Release Date ~ June 4, 2013
Henry Holt and Co. ~ Macmillan
ARC received from Raincoast Books for review
Darkness never dies.
Hunted across the True Sea, haunted by the lives she took on the Fold, Alina must try to make a life with Mal in an unfamiliar land. She finds starting new is not easy while keeping her identity as the Sun Summoner a secret. She can’t outrun her past or her destiny for long.
The Darkling has emerged from the Shadow Fold with a terrifying new power and a dangerous plan that will test the very boundaries of the natural world. With the help of a notorious privateer, Alina returns to the country she abandoned, determined to fight the forces gathering against Ravka. But as her power grows, Alina slips deeper into the Darkling’s game of forbidden magic, and farther away from Mal. Somehow, she will have to choose between her country, her power, and the love she always thought would guide her--or risk losing everything to the oncoming storm.
A sequel is always tricky, especially when it follows after a book you loved. As excited as I was for Siege & Storm, I was a bit anxious as well, after how much I loved Shadow & Bone I wasn't sure how this sequel would compare.
And I think the simplest way to explain my feelings about Siege & Storm was that I couldn't love it as much as Shadow & Bone. I think it's the kind of book I would have loved so much more on its own, had there not been this incredible first book setting the stage. While Siege & Storm is a good book with some great additions to The Grisha trilogy, you can tell that this is the "growing pains" book where the characters have to adjust to a situation none expected nor wanted.
- Fantastic new character additions:
This was the absolute best part of Siege & Storm for me: I know, I know. Everyone and their mother loves Sturmhond. But it's for good reason! Leigh's writing gives him a voice that stands out so much from other characters, with his clever comebacks and dry wit.
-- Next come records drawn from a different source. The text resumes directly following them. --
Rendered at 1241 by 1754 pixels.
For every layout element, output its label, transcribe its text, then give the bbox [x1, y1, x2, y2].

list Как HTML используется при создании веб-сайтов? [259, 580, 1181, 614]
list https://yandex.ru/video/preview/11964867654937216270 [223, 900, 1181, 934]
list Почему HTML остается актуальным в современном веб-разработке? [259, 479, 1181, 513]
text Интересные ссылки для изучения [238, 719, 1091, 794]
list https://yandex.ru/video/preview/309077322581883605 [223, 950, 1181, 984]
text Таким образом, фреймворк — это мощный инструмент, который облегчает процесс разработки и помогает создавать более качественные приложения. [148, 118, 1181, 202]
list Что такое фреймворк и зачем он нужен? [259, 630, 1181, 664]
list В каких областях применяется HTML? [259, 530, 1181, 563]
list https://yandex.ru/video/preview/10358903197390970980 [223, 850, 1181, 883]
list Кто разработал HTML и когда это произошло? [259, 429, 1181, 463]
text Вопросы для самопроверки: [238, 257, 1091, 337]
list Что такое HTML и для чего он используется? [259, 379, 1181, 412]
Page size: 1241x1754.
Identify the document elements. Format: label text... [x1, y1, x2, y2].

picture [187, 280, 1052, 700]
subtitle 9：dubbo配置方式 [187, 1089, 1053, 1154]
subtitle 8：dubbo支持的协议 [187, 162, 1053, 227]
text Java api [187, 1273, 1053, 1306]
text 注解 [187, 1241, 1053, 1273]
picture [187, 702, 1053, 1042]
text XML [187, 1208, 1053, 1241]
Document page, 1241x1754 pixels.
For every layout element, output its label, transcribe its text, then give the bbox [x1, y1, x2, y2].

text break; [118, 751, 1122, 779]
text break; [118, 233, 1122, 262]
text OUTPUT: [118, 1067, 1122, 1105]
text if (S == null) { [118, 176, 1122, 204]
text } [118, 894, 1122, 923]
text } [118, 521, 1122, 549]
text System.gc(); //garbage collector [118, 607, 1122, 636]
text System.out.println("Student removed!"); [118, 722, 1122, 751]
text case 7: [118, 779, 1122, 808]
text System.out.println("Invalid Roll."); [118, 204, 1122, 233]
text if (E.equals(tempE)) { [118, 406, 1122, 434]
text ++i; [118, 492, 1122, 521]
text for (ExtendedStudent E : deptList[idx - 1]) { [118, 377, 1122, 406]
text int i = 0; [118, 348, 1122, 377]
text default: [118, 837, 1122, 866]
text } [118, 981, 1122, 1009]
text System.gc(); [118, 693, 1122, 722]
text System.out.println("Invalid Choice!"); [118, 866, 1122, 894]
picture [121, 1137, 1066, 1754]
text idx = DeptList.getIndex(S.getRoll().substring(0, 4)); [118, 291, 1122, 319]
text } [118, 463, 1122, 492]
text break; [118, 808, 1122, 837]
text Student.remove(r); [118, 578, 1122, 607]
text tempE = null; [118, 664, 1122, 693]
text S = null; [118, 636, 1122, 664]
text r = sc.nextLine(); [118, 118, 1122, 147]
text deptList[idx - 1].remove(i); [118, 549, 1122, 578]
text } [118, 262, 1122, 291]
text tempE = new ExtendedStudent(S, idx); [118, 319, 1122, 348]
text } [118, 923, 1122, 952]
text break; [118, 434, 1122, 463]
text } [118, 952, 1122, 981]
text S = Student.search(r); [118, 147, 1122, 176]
He definitely helps balance out some of the more depressing issues at hand in the story, because when things get REALLY bad? Sometimes you just need to laugh. Or, if you're Stumhond, smirk.
- Emphasis on Alina's internal struggle:
For a book that has had so much attention on developing the setting and world of the story, I'm amazed by how much detail is given to Alina's internal struggle as she tries to adapt to her new powers and position. It seems to me that this is truly the most important conflict in the book - moreso than anything with any other character, even the Darkling. Alina's battle isn't with some external force, it's with herself. It's such an introspective story, one where it is truly a privilege to be so in tune with Alina's thoughts and feelings because she doesn't share them with anyone else.
- An expanded setting:
When Siege & Storm starts off, we have Alina and Mal on the run in an entirely different country. They end up meeting a number of other characters from other places as well, and we finally get a bit more of a glimpse at the rest of the world. To me, this is what makes a setting believable and come to life - hints that the world is still turning outside of the main characters' location. I really like that, and I think it helps build the plot and help the reader understand exactly what is at stake here.
The biggest problem for me? So very little happens, and what does happen occurs very quickly. The action feels rushed, and the waiting seems to go on forever. It's a slow book, and I mentioned how introspective and sensitive to Alina's conflict with herself the book is. While that is a good thing, it also means other parts of the story suffer as a result of so much time and focus spent on Alina. Much of the time is spent waiting for something to happen, and I understand that part of this is simply because Alina (and company) are acting defensively. After Shadow & Bone featured SO MUCH (so much action, so much romance, so much creepiness) I was hoping for more, and I think my expectations are mostly to blame here.
But we still have an excellent book here. Leigh Bardugo's writing is as exceptional as ever, and I think really showcases her knack for juggling a multitude of character voices and emotions. She is truly a master at tugging at her readers' heartstrings, and never leaves us with predictable characters or story lines. Although the romance is left on the back burner for most of this book, the tension is incredible and I appreciate that it didn't overshadow the rest of the story.